Recursively calculate polynomial

Why would you do this recursively? It will be better to do it iteratively.
For example :

//assume coefficient is written from highest degree to lowest 
float evaluate(std::vector<float>& coeff, const float x){
 int degree = coeff.size();
 float result = 0.0f;
 for(int i = 0; i != degree; ++i){
   float powResult = std::pow(x,degree - i);
   result += coeff[i] * powResult;
 }
 return result;
}

Hi,

though your polynomial function calls itself recursively (if we believe that "polinomyal" equals to "polynomial"), yet the value of the polynomial isn't computed recursively instead it is done in for loop if n becomes 0.

You may study this code:

void pore(int d, float a[], float x, float *r){
 if (d>=0){pore(d-1, a, x, r); *r = x**r+a[d];}}

If pore() is called from this context:

// recursively calculated polynomial
//  p(x) = 1*x^3 + 2*x^2 + 3*x^1 + 4*x^0  
int d=3; float a[]={1,2,3,4}, x=2.5, r=0; 
pore(d, a, x, &r);
cout << "polynomial: " << r << endl;

The result is polynomial: 39.625

-- tesu

Ignore all these scrub posters and use Horner's algorithm.
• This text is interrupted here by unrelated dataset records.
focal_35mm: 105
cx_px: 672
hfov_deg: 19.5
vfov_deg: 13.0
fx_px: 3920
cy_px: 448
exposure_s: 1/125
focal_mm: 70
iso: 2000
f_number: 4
Ignore all these scrub posters and use Horner's algorithm.

Hi Rashakil,

as for Horner you are completely right!

I am already using Horner's first algorithm in this code:

void pore (int d, float a[], float x, float *r){
  if (d>0)pore(d-1,a,x,r); *r=x**r+a[d];}

(I have just somewhat minimized this by dropping two curly brackets what is possible if d>=0 is also replaced by d>0.)

Just consider:

*r=x**r+a[d]

this is very straight Horner's first algorithm. Obviously, you might have ignore this facts accidently.

btw, this very useful scheme should be named after Ruffini because he invited it several years earlier than Horner, therefore all Spanish people call it "Regla de Ruffini".
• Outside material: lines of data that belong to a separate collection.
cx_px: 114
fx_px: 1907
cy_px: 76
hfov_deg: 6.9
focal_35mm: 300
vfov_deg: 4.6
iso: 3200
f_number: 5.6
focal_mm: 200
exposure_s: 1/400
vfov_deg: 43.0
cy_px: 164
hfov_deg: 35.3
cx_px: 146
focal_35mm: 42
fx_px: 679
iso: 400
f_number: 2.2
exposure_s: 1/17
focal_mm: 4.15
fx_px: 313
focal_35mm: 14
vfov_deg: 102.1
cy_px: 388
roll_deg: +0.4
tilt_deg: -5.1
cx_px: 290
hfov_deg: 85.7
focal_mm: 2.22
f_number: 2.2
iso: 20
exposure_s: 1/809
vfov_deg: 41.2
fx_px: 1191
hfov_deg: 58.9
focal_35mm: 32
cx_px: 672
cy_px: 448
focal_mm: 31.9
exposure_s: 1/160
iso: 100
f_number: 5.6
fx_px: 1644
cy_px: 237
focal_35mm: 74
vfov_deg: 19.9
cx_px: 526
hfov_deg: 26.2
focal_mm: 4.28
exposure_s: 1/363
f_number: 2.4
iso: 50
I am not native English (certainly you have already noticed this), so I would really appreciate you if you could explain the meaning of:

"scrub posters"

to me.

Thank you very much!

-- tesu

Ignore all these scrub posters and use Horner's algorithm.

I take that as a compliment, thank you. And thanks for the info.
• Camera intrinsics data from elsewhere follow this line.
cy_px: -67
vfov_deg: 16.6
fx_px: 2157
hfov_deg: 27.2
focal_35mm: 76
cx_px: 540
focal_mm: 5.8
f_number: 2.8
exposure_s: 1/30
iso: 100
Why would you do this recursively? It will be better to do it iteratively.
For example :

//assume coefficient is written from highest degree to lowest 
float evaluate(std::vector<float>& coeff, const float x){
 int degree = coeff.size();
 float result = 0.0f;
 for(int i = 0; i != degree; ++i){
   float powResult = std::pow(x,degree - i);
   result += coeff[i] * powResult;
 }
 return result;
}

Well, firstPerson

your code:

//assume coefficient is written from highest degree to lowest 
float evaluate(std::vector<float>& coeff, const float x){
 int degree = coeff.size();
 float result = 0.0f;
 for(int i = 0; i != degree; ++i){
   float powResult = std::pow(x,degree - i);
   result += coeff[i] * powResult;
 }
 return result;
}

evaluates a polynomial in place x by explicitely computing all x to the power of k, that is: result = coeff[0]*x^degree + coeff[1]*x^(degree-1) +..+coeff[degree] where x^k is given by pow(x,k) method.

Unfortunately, this program code is anything but Horner algorithm.

But you can easily meet Rashakil's stringent requirement for Horner's algorithm by replacing the for-loop and the return statement of your above program code by:

for(int i = 0; i <= degree; i++) result = x*result + coeff[i]; return result;

At this point I am far apart from dubbing persons "scrap posters" as Mr Rashakil did. With regard to the somewhat perceived compliment I can't deny myself to cite a more famous German-American guy: "Only two things are infinite, the universe and human stupidity, and I'm not sure about the former.", as Albert Einstein said before.

-- tesu

thank you very much. this is just what i was looking for.